MHB Eigenspace is a subspace of V - ψ is diagonalizable

[mathmari]

Let's not call it $\lambda$ to avoid confusion with the $\lambda$ we already have. Let's call the eigenvalue $\mu$.
So we have to show that $\psi(v)=\mu v$... (Sweating)

We have that $\phi (v)=\lambda v \Rightarrow v=\phi (v)\lambda^{-1}$. Then we get $\psi (v)=\psi \left (\phi (v)\lambda^{-1}\right )\Rightarrow \psi (v)=\lambda^{-1} \phi \left (\psi (v)\right )$.

That doesn't help us, does it? :unsure:

 

[I like Serena]

We have that $\phi (v)=\lambda v \Rightarrow v=\phi (v)\lambda^{-1}$. Then we get $\psi (v)=\psi \left (\phi (v)\lambda^{-1}\right )\Rightarrow \psi (v)=\lambda^{-1} \phi \left (\psi (v)\right )$.

That doesn't help us, does it?

That's not necessarily true is it? Suppose $\lambda=0$, then $\lambda^{-1}$ is not defined.

We have that $\psi(v)=0$.
Can we find a scalar $\mu$ such that $\psi(v)=\mu v$?

 

[mathmari]

We have that $\psi(v)=0$.
Can we find a scalar $\mu$ such that $\psi(v)=\mu v$?

It holds for $\mu=0$.

 

[I like Serena]

It holds for $\mu=0$.

Indeed...

 

[mathmari]

Indeed...

What does this mean? :unsure:

 

[I like Serena]

What does this mean?

It means that $v$ is an eigenvector of $\psi$ with eigenvalue $0$ instead of eigenvalue $\lambda$.

 

[mathmari]

It means that $v$ is an eigenvector of $\psi$ with eigenvalue $0$ instead of eigenvalue $\lambda$.

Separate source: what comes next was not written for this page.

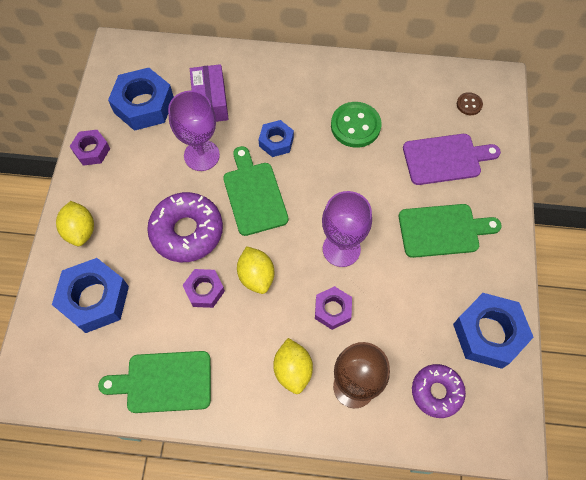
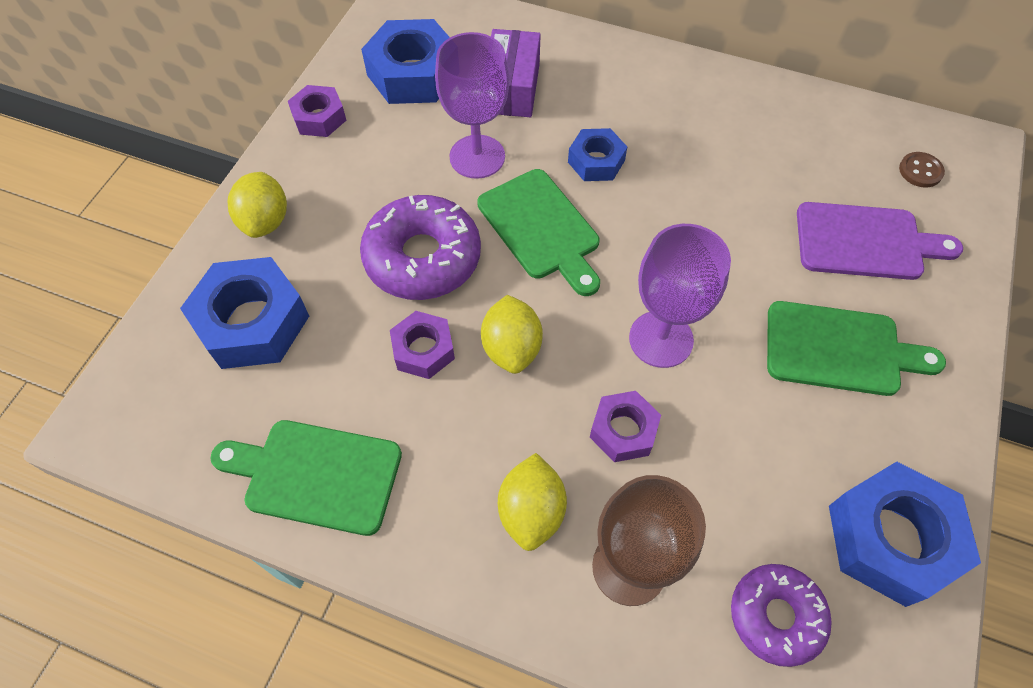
camera: 15 degrees right, 5 degrees down
green cutting board [223,146,288,236] -> green cutting board turned 150 degrees clockwise [477,169,600,296]
green button [331,102,381,148] -> none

For $\phi$ there are $n$ distinct eigenvalues $\lambda_i$'s and the corresponding eigenvectors $v_i$'s.
We want to show that each $v_i$ is also an eigenvector of $\psi$ for some eigenvalue $\mu$.
We shown that
\begin{equation*}\psi \left (\phi (v)\right )=\psi \left (\lambda v\right )\Rightarrow \left (\psi \circ \phi \right )(v)=\lambda \psi \left ( v\right )\Rightarrow \left (\phi\circ\psi \right )(v)=\lambda \psi \left ( v\right ) \Rightarrow \phi \left (\psi(v) \right )=\lambda \psi \left ( v\right )\end{equation*}
If $\psi (v)\ne 0$ then $\psi (v)$ is also an eigenvector for $\lambda$, i.e. $\psi (v)\in \text{Eig}(\phi, \lambda)$.
If $\psi (v)=0$ then the corresponding eigenvalue is $0$.

Is everything correct so far? Or am I thinking in a wrong way for that question? :unsure:

 

[I like Serena]

If $\psi (v)\ne 0$ then $\psi (v)$ is also an eigenvector for $\lambda$, i.e. $\psi (v)\in \text{Eig}(\phi, \lambda)$.
If $\psi (v)=0$ then the corresponding eigenvalue is $0$.

Is everything correct so far? Or am I thinking in a wrong way for that question?

All correct. (Nod)

Btw, $\psi (v)\in \text{Eig}(\phi, \lambda)$ holds in both cases, i.e. it does not distinguish the first case from the second.

 

[mathmari]

All correct. (Nod)

Btw, $\psi (v)\in \text{Eig}(\phi, \lambda)$ holds in both cases, i.e. it does not distinguish the first case from the second.

But how does it follow from that that the numbers of distinct eigenvectors is $n$ ?

 

[I like Serena]

But how does it follow from that that the numbers of distinct eigenvectors is $n$ ?

$\phi$ has $n$ distinct eigenvalues $\lambda_i$ with corresponding eigenvectors $v_i$.
The set of those eigenvectors is consequently an independent set of $n$ vectors.
Therefore the $v_i$ form a basis of $V$.

The same eigenvectors are also eigenvectors of $\psi$ aren't they?
They just don't necessarily have the same eigenvalues, and there are not necessarily $n$ distinct eigenvalues any more.
That is, $0$ can be an eigenvalue with multiplicity greater than 1.
Either way, they still form a basis of $V$, don't they?